The Telfair County, Georgia Courthouse in McRae-Helena was built in 1934 using the walls of the previous courthouse, lost to fire earlier that year. It was designed by architects Dennis & Dennis. The nearby Telfair County Jail was built in 1902. The courthouse and jail were added to the National Register of Historic Places in 1995.

==History==
Telfair county, named for Governor Edward Telfair, was established in 1807. Its first two courthouses, one of log, the other a two-story wooden building, were located in the original county seat at Jacksonville. Jacksonville, with its plantation economy and river landing, was replaced as county seat in 1870 by McRae, located on the Macon and Brunswick Railroad.

The third courthouse, the first in McRae, was a frame building built in 1872 or 1873, and was replaced by a brick courthouse in 1888. That courthouse burned around 1900 and was replaced by Telfair's fifth courthouse, again of brick, in 1904. It burned in 1934 and was replaced by the current, sixth, courthouse later that year using the walls of the 1904 building.

The jail was built in 1902 near the eventual location of the 1904 courthouse. It was the first brick jail in the county.

==Architecture==
The courthouse, in the Colonial Revival-style, is a two-story brick building. The main entrance features three arched entryways and an in antis portico. The side and rear entrances are pedimented with transoms and double doors.

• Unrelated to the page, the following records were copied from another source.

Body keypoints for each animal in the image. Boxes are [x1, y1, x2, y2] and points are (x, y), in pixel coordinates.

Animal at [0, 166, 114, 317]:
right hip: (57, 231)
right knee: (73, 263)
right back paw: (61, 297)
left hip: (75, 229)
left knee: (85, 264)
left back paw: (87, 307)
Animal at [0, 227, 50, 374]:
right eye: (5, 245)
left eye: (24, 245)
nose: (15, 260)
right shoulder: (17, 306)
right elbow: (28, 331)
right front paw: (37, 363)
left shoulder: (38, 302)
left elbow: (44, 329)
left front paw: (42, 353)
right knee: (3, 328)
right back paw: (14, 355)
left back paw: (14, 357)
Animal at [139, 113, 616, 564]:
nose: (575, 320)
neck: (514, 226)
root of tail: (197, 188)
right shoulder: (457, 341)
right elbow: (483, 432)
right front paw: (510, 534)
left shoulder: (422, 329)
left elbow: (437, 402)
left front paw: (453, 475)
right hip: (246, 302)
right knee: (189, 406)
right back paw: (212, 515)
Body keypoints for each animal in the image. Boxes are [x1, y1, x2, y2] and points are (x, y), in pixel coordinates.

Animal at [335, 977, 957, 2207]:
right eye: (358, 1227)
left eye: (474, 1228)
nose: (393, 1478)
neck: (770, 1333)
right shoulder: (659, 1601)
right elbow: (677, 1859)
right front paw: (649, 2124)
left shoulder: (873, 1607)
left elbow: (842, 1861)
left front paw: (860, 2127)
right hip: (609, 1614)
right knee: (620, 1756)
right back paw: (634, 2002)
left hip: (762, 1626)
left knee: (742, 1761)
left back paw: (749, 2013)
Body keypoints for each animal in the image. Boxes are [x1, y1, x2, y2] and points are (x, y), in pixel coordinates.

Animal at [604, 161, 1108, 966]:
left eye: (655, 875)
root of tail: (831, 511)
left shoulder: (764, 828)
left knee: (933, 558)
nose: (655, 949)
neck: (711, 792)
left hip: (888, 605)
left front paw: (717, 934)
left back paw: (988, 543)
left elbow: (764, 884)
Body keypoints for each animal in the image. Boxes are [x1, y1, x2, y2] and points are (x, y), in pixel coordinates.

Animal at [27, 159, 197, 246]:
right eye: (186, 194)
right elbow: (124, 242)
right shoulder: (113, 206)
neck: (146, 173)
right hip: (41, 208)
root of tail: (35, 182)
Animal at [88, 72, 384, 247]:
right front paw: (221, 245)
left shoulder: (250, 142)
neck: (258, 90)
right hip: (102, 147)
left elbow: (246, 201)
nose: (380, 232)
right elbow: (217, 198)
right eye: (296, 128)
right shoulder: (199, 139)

The jail is a two-story brick building with hipped roof, four chimneys, center front gable, and an enclosed front porch. There is decorative brick detailing along the cornice.

The Macon, Georgia architecture firm of Dennis & Dennis designed the courthouse, as well as the Emanuel County and Peach County courthouses, both listed on the National Register of Historic Places. The Telfair County Courthouse and Jail were added to the register in 1995.